··· Task inputs ···

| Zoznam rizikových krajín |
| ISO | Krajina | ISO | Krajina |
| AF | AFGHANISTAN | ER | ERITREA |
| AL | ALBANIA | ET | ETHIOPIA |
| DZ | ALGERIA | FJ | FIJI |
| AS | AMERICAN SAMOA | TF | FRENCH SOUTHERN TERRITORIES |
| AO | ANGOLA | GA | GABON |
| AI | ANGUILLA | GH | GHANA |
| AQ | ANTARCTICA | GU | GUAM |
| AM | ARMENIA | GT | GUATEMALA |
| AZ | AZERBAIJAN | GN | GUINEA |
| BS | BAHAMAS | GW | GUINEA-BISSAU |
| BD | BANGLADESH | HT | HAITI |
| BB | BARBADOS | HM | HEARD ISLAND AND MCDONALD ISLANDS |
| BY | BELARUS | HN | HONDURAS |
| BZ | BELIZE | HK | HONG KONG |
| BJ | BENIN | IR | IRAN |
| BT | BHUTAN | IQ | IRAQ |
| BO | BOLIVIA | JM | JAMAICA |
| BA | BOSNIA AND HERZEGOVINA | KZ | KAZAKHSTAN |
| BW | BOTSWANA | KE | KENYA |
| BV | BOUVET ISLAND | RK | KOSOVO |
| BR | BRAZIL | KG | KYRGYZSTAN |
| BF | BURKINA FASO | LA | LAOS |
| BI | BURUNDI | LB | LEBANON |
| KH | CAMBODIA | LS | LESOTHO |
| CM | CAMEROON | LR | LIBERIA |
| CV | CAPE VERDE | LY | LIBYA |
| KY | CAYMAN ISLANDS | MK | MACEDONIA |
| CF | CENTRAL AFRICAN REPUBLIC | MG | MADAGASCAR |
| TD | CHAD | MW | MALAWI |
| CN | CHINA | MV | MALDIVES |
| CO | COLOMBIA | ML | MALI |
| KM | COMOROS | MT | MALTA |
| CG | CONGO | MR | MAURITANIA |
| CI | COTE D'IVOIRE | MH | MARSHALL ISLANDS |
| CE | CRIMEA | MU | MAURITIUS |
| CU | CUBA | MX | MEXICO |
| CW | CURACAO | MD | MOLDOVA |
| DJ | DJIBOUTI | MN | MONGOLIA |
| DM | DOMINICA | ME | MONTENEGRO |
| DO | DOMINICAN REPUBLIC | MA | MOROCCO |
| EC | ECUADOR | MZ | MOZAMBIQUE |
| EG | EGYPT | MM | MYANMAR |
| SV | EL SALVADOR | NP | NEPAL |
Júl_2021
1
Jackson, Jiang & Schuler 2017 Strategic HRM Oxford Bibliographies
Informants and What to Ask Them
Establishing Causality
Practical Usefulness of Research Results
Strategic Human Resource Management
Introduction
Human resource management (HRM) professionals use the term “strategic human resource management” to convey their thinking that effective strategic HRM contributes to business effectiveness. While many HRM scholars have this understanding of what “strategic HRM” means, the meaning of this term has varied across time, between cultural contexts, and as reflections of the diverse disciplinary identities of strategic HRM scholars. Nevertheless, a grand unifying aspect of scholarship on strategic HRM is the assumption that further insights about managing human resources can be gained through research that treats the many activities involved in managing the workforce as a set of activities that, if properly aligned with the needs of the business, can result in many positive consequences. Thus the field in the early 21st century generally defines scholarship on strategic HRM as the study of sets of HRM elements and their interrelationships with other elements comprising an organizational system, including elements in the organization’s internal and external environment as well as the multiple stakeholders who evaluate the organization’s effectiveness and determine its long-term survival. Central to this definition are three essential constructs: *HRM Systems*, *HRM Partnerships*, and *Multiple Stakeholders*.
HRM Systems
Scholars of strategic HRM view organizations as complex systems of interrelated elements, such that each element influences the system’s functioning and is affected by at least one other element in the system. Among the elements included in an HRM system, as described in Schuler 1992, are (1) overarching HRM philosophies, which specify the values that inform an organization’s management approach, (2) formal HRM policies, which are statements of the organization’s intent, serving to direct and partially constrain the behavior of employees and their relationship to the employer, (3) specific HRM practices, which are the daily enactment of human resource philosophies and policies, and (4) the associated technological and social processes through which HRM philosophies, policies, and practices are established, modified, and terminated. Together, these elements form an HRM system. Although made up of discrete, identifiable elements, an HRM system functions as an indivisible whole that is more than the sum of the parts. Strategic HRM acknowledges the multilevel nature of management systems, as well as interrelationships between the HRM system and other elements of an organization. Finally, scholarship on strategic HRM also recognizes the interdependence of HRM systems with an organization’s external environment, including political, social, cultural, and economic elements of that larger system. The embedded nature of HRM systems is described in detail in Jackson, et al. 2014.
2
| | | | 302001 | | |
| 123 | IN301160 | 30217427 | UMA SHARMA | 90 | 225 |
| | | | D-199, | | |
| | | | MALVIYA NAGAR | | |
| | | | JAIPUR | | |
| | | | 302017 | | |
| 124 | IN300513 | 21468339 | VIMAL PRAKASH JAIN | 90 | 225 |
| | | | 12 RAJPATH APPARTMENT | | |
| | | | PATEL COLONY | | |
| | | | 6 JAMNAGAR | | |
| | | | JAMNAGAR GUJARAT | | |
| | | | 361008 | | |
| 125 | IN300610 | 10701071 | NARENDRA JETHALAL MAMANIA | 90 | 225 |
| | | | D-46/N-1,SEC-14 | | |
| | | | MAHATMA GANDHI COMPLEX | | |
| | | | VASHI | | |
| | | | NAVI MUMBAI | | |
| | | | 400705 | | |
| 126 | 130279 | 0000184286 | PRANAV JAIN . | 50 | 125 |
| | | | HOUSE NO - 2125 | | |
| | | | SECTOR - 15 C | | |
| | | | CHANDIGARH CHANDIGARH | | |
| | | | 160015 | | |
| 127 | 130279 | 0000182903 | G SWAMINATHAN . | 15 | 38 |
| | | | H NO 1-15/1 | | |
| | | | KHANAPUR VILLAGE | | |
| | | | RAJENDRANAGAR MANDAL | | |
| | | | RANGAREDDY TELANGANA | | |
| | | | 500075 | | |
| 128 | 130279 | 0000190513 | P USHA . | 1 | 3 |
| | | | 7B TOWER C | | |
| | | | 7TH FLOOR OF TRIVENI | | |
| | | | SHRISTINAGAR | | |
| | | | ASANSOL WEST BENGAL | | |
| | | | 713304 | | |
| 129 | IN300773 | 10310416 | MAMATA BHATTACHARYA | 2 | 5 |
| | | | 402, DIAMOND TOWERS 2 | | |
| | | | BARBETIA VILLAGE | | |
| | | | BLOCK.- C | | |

···

* Task statement
Pick out the lines above that hold the string "GUINEA" and show them.

* Answer space
| AZ | AZERBAIJAN | GN | GUINEA |
| BS | BAHAMAS | GW | GUINEA-BISSAU |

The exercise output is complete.